Extracted records
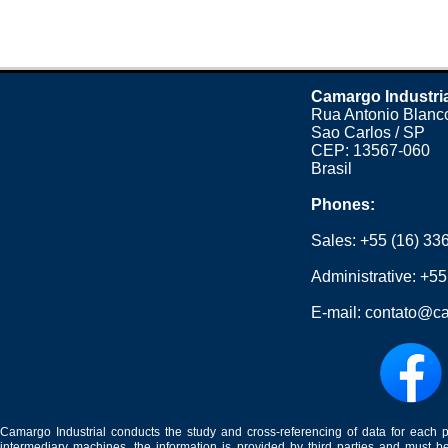
Camargo Industri
Rua Antonio Blanco
Sao Carlos / SP
CEP: 13567-060
Brasil
Phones:
Sales:
+55 (16) 33
Administrative:
+55
E-mail:
contato@ca
Camargo Industrial conducts the study and cross-referencing of data for each 
intermediary machines, the information is provided by third parties and must be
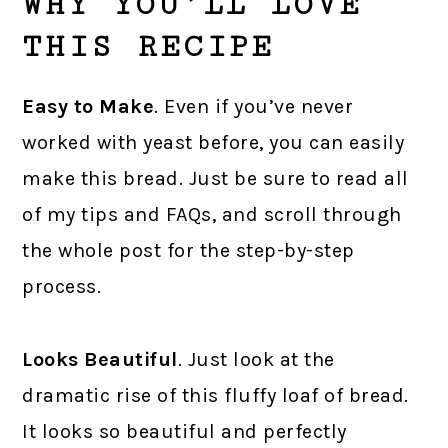
WHY YOU’LL LOVE
THIS RECIPE
Easy to Make
. Even if you’ve never
worked with yeast before, you can easily
make this bread. Just be sure to read all
of my tips and FAQs, and scroll through
the whole post for the step-by-step
process.
Looks Beautiful
. Just look at the
dramatic rise of this fluffy loaf of bread.
It looks so beautiful and perfectly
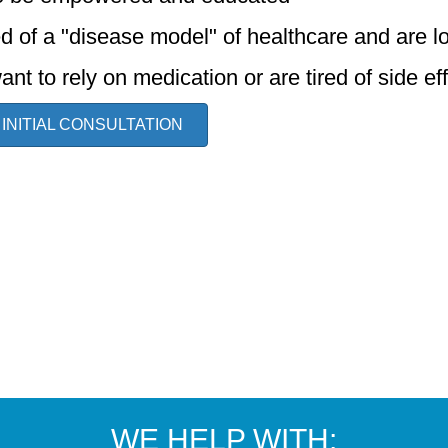
ed of a "disease model" of healthcare and are l
ant to rely on medication or are tired of side ef
 INITIAL CONSULTATION
WE HELP WITH:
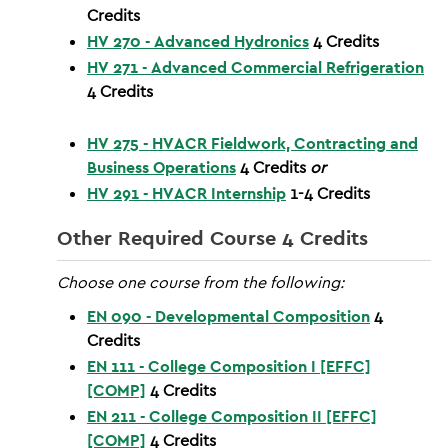
Credits
HV 270 - Advanced Hydronics
4
Credits
HV 271 - Advanced Commercial Refrigeration
4
Credits
HV 275 - HVACR Fieldwork, Contracting and
Business Operations
4
Credits
or
HV 291 - HVACR Internship
1-4
Credits
Other Required Course 4 Credits
Choose one course from the following:
EN 090 - Developmental Composition
4
Credits
EN 111 - College Composition I [EFFC]
[COMP]
4
Credits
EN 211 - College Composition II [EFFC]
[COMP]
4
Credits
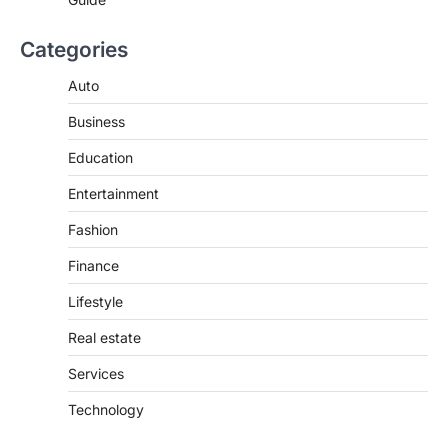
Categories
Auto
Business
Education
Entertainment
Fashion
Finance
Lifestyle
Real estate
Services
Technology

Problem details> From the records above, return each line that includes "Just".

Exercise solution>
make this bread. Just be sure to read all
. Just look at the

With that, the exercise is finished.